Futsal Pescara, era ora

Probabilmente l’abito non fa il monaco, ma forse questo vale strettamente nell’ambito monastico
La neonata formazione sportiva che raccoglie tre società sotto una nuova unica denominazione è una novità certamente benvenuta ma forse anche attesa troppo.

L’identificazione di un marchio è componente fondamentale nella relazione tra cliente, si i tifosi sono clienti e fornitore di un bene. Il logotipo, in tutte le sue componenti è parte essenziale del processo di identificazione tra tifosi e squadra.

Sventolano i colori, lo stemma quindi diventa elemento essenziale, fondante.
Ho chiesto ad alcuni amici che svolgono la propria professione nel campo della comunicazione audiovisiva di offrirmi la loro collaborazione nell’esaminare i tre vecchi simboli delle squadre.

Nel primo spicca la presenza del naming sponsor abbreviato. Questo non aiuta certo nel riconoscerlo, c’è un leone che sembra portare qualcosa tra le zampe anteriori. Si potrebbe ipotizzare un pallone da rugby a meno che con uno slancio di creatività non si immagini Goku intento a lanciare la Sfera del Drago.

Il secondo ha un lettering pessimo, il font è un corsivo addirittura su due righe e con “C/5” come identificativo dello sport. Somiglia più ad un numero civico. I colori sono quantomeno a contrasto, ma il gabbiano non ha nessun riferimento alla città sede della squadra. Potrebbe evocare la libertà del Gabbiano di Livingston, oppure il volatile che saluta le navi in prossimità della terra ferma. I più maliziosi potrebbero ricordare invece che i gabbiani oggi giorni svolazzano sulle discariche.



L’ultimo ha il naming sponsor per intero, l’indicativo della città. Rivedibile la scelta dell’abbreviazione “C5”. Il C4 ad esempio è un noto esplosivo anche ad uso militare. Si poteva fare di meglio. La tigre. A Pescara, tigri non ne ho mai viste. Forse al circo. Però così ho l’impressione che si possa dare ragione a quelli che definiscono con tono dispregiativo “giostrai” i pescaresi. La tigre potrebbe anche far pensare a Salgari, a Kabir Bedi e insomma alle tigri di Mompracen.

Benvenuto quindi il restyling. Il nuovo logo mostra un minimo di studio, di processo creativo, alla base della sua realizzazione.
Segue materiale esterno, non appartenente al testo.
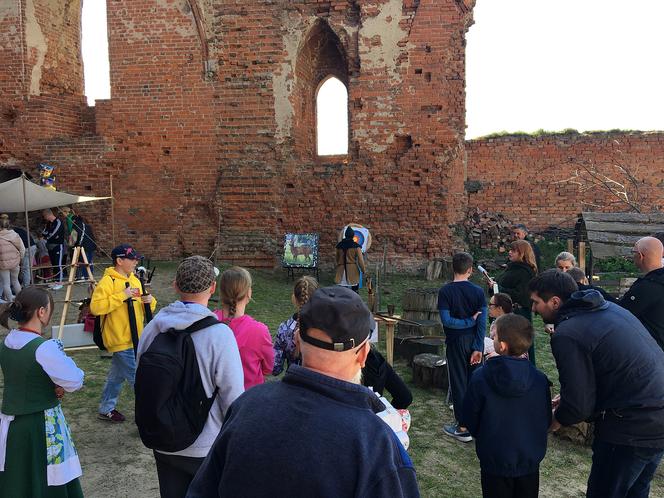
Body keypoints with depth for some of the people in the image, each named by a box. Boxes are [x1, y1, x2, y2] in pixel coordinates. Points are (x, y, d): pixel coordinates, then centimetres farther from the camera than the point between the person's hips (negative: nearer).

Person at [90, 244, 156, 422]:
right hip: (121, 340, -8)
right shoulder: (107, 281, -14)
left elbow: (144, 309, 17)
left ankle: (106, 410, 35)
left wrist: (150, 301, -6)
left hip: (134, 339, 8)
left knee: (117, 375, 20)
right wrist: (122, 296, -27)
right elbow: (95, 307, -25)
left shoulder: (134, 280, 11)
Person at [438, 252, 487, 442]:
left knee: (458, 382, 5)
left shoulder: (445, 291, -11)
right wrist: (478, 348, -6)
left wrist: (468, 321, -8)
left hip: (456, 342, -3)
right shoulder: (478, 291, -4)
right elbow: (482, 322, -8)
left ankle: (463, 427, 10)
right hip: (474, 342, 3)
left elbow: (446, 320, -19)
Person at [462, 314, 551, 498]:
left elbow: (469, 419, -9)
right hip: (530, 460, 2)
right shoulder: (540, 379, -15)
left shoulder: (480, 377, -21)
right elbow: (546, 421, -2)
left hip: (495, 461, -2)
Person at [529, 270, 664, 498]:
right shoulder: (609, 308, 8)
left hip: (634, 426, -9)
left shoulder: (567, 335, -20)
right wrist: (567, 399, 17)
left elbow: (579, 406, -18)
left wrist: (556, 419, 4)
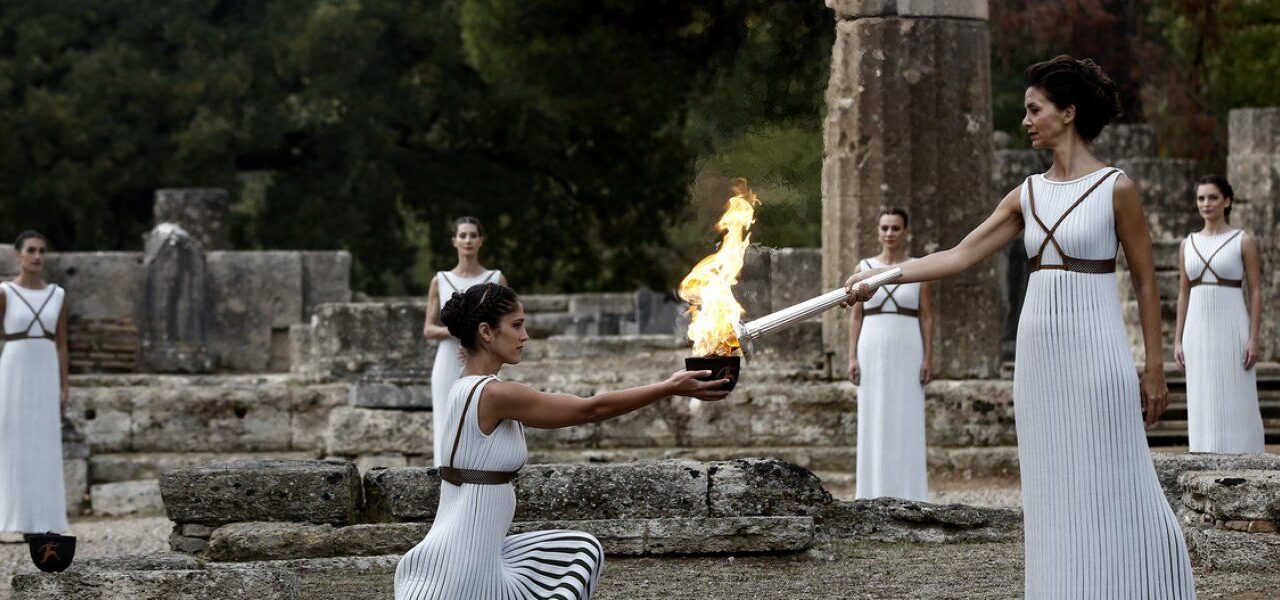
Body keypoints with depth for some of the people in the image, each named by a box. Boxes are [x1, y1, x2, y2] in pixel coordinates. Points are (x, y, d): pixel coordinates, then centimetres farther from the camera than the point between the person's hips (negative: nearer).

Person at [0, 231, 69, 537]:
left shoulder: (57, 295, 9)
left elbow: (61, 345, 10)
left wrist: (64, 390, 5)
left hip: (46, 376, 4)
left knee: (46, 448, 2)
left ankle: (44, 520, 7)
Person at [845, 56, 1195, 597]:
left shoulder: (1116, 189, -5)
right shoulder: (1029, 195, 11)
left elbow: (1146, 284, -2)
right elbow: (960, 255, 8)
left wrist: (1154, 369, -4)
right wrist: (878, 277, 1)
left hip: (1094, 351, -6)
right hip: (1038, 350, 6)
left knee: (1107, 488, -5)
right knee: (1049, 490, 7)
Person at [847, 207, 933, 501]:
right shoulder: (864, 269, 6)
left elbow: (927, 317, 1)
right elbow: (855, 317, 5)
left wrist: (928, 360, -7)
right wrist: (852, 358, -3)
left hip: (907, 355, -1)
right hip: (873, 353, 1)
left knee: (907, 422, -2)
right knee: (874, 423, 0)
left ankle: (907, 495, 2)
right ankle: (874, 492, 4)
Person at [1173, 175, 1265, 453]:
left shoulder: (1244, 241, -1)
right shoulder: (1189, 244, 11)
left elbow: (1255, 292, -4)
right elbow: (1184, 294, 13)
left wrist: (1254, 339, -12)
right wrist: (1178, 341, 7)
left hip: (1232, 331, -4)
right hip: (1198, 332, 4)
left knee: (1236, 405, -4)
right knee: (1204, 407, 4)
C’è il delfino, simbolo del Pescara Calcio, elemento imprescindibile per ogni tifoso della curva nord dell’Adriatico. Perchè “Stadio Cornacchia” non esiste alla stregua di Piazza della Rinascita esiste solo su Google Maps.
La coda del mammifero forma una P, rimando alla denominazione della squadra.
Lettering ordinato, pulito e facilmente riconoscibile. I colori sono l’ultimo anello di congiunzione con la realtà sportiva territoriale e quella particolare di queste tre squadre.
Pescara Futsal, Pescara Futsal Femminile e Academy.
Un lavoro dignitoso, funzionale e decisamente in linea con le espressioni più diffuse sul tema logo sportivo.

Ora i tifosi del calcio, potranno, se vorranno, utilizzare gli stessi colori della loro squadra del cuore e farli sventolare davanti ad altre compagini che potrebbero offrire loro più soddisfazioni di quelle che nel recentissimo passato ha offerto la Pescara Calcio. Perché se la squadra si sostiene anche nelle difficoltà della Serie C, perché non affollare gli spagli di due squadre che giocano in Serie A?

E’ già successo, c’ero su quelle gradinate. A guardare verso la curva del “Papa Giovanni” affollata con le nuove leve della Curva Nord, durante una finale scudetto di calcio a 5. Perché “nu seme nu” è una roba che qui t’insegnano da piccoli, come la rivalità con il Chieti e la Lazio. Quel delfino significa qualcosa e quel bianco e azzurro è il “colore del cielo e il colore del mare”.